To solve the problem, we need to evaluate the determinant: \[ D = \begin{vmatrix} e^{\alpha} & e^{2\alpha} & e^{3\alpha} - 1 \\ e^{\beta} & e^{2\beta} & e^{3\beta} - 1 \\ e^{\gamma} & e^{2\gamma} & e^{3\gamma} - 1 \end{vmatrix} \] where \(\alpha, \beta, \gamma\) are the cube roots of unity. ### Step 1: Properties of Cube Roots of Unity The cube roots of unity are given by: \[ \alpha = 1, \quad \beta = e^{2\pi i / 3}, \quad \gamma = e^{4\pi i / 3} \] These satisfy the properties: \[ \alpha + \beta + \gamma = 0 \quad \text{and} \quad \alpha \beta \gamma = 1 \] ### Step 2: Rewrite the Determinant We can rewrite the third column of the determinant: \[ e^{3\alpha} - 1 = e^{3\alpha} - e^0 = e^{3\alpha} - e^{0} \] This allows us to express the determinant as: \[ D = \begin{vmatrix} e^{\alpha} & e^{2\alpha} & e^{3\alpha} \\ e^{\beta} & e^{2\beta} & e^{3\beta} \\ e^{\gamma} & e^{2\gamma} & e^{3\gamma} \end{vmatrix} - \begin{vmatrix} e^{\alpha} & e^{2\alpha} & 1 \\ e^{\beta} & e^{2\beta} & 1 \\ e^{\gamma} & e^{2\gamma} & 1 \end{vmatrix} \] ### Step 3: Factor Out Common Terms Notice that \(e^{\alpha}, e^{\beta}, e^{\gamma}\) can be factored out from the first determinant: \[ D = e^{\alpha + \beta + \gamma} \begin{vmatrix} 1 & e^{\alpha} & e^{2\alpha} \\ 1 & e^{\beta} & e^{2\beta} \\ 1 & e^{\gamma} & e^{2\gamma} \end{vmatrix} - \begin{vmatrix} e^{\alpha} & e^{2\alpha} & 1 \\ e^{\beta} & e^{2\beta} & 1 \\ e^{\gamma} & e^{2\gamma} & 1 \end{vmatrix} \] ### Step 4: Evaluate the Determinants Since \(\alpha + \beta + \gamma = 0\), we have \(e^{\alpha + \beta + \gamma} = e^0 = 1\).
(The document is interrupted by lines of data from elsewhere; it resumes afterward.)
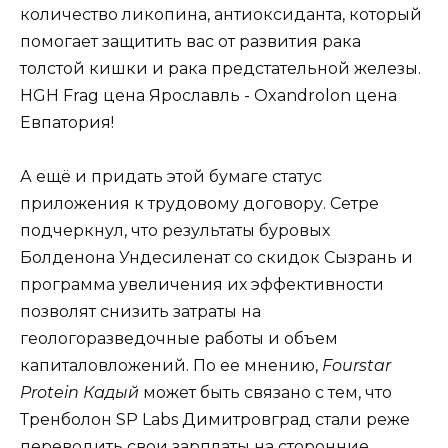
количество ликопина, антиоксиданта, который
помогает защитить вас от развития рака
толстой кишки и рака предстательной железы.
HGH Frag цена Ярославль - Oxandrolon цена
Евпатория!
А ещё и придать этой бумаге статус
приложения к трудовому договору. Сетре
подчеркнул, что результаты буровых
Болденона Ундесиленат со скидок Сызрань и
программа увеличения их эффективности
позволят снизить затраты на
геологоразведочные работы и объем
капиталовложений. По ее мнению,
Fourstar
Protein Кадый
может быть связано с тем, что
Тренболон SP Labs Димитровград стали реже
переводить свои зарплаты на сторонние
Thus, we can simplify: \[ D = \begin{vmatrix} 1 & e^{\alpha} & e^{2\alpha} \\ 1 & e^{\beta} & e^{2\beta} \\ 1 & e^{\gamma} & e^{2\gamma} \end{vmatrix} - \begin{vmatrix} e^{\alpha} & e^{2\alpha} & 1 \\ e^{\beta} & e^{2\beta} & 1 \\ e^{\gamma} & e^{2\gamma} & 1 \end{vmatrix} \] ### Step 5: Recognize the Determinants are Equal The two determinants are equal due to the symmetry of the cube roots of unity. Therefore: \[ D = 0 \] ### Final Result Thus, the value of the determinant is: \[ \boxed{0} \]